As you walk into the theatre room, the Bluey stage opens up to seating on the back and side walls. As you cross the second threshold, you find instrumentalists flanking the walls next to you. The stage is laid out with seating on the back and side walls in a U-shape, with O and E kneeling on the floor in the middle of the stage you cross to get to your seat. The story starts with a stretch of silence which makes you susceptible to falling into the meditative state the actors seem to be held in; as if they’re pulling you into their reality. The silence is broken with a romantic scene with the genderless characters. From the first movement, Charis Postmus stirs the room with her rambunctious portrayal of E in what can only be described as an operatic clown.
O,D,E. Photography by Josh Wells.
The sounds that follow between the breaks of silence play out a novel conversation between the vocalists and the instrumentalists. There are times where it feels like the actors’ movement and voices are controlling the instrumentalists, and times when it feels like the opposite. When you go to this show and are offered earplugs at the lobby, I suggest you take them. As the sounds permeated through the air in the first act it felt like they nudged the walls and made them wobbly. Perhaps that was reality of the world outside fading.
When D, often known as Death, enters the scene she brings a haunting presence. I wasn’t entirely sure that her feet touched the ground despite what physics tells me. Michael Banting’s characterisation was the most terrifying portrayal of Death I’ve ever seen. Their presence felt like doom but delicate. A gentle flit of fear in the air.

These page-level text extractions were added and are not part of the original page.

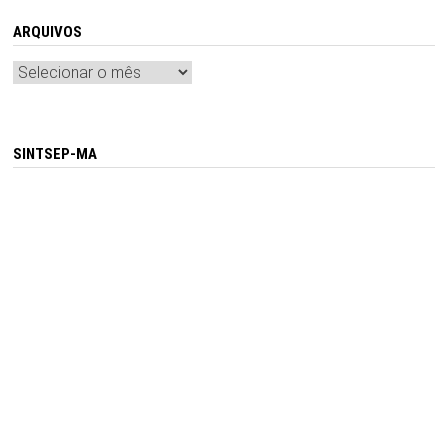
ARQUIVOS
Arquivos
SINTSEP-MA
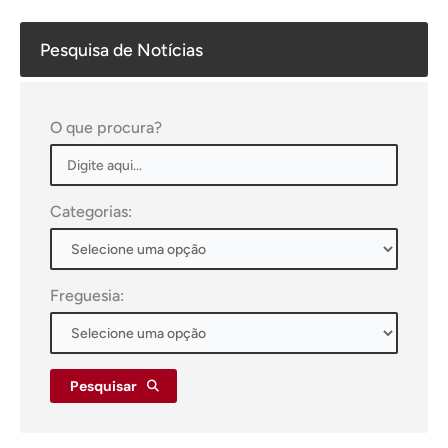
Pesquisa de Notícias
O que procura?
Categorias:
Freguesia:
Pesquisar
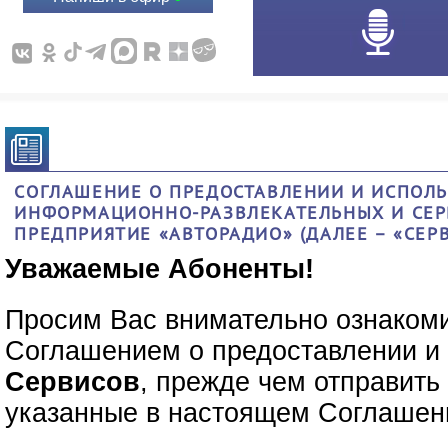
СОГЛАШЕНИЕ О ПРЕДОСТАВЛЕНИИ И ИСПОЛЬ
ИНФОРМАЦИОННО-РАЗВЛЕКАТЕЛЬНЫХ И СЕР
ПРЕДПРИЯТИЕ «АВТОРАДИО» (ДАЛЕЕ – «СЕР
Уважаемые Абоненты!
Просим Вас внимательно ознаком
Соглашением о предоставлении и
Сервисов
, прежде чем отправит
указанные в настоящем Соглашен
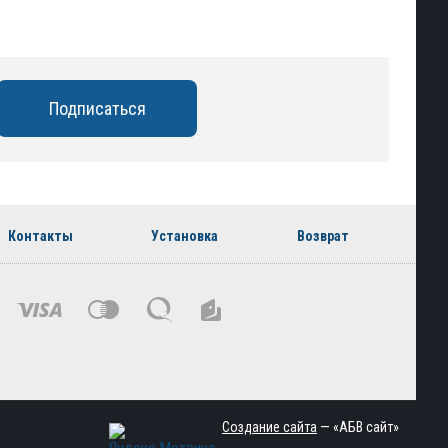
Контакты
Установка
Возврат
Создание сайта
— «АБВ сайт»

O,D,E. Photography by Josh Wells.
The costumes by Tia Tokić were dense with absorption of the lighting and mood in the room, yet also light and receptive to movement when needed. D’s costume in particular looks like the work of an inverse lighting designer, intentionally casting shadows in the folds and crevices of the metallic taupe robe. The clothing elevated the cult-ish vibes of the story.
This experimental opera serves as evidence that you can never run out of ways to re-tell the same story.
O,D,E is presented by Sage J Harlow & Tone List and is on at The Blue Room Theatre from Aug 26 – Sept 6.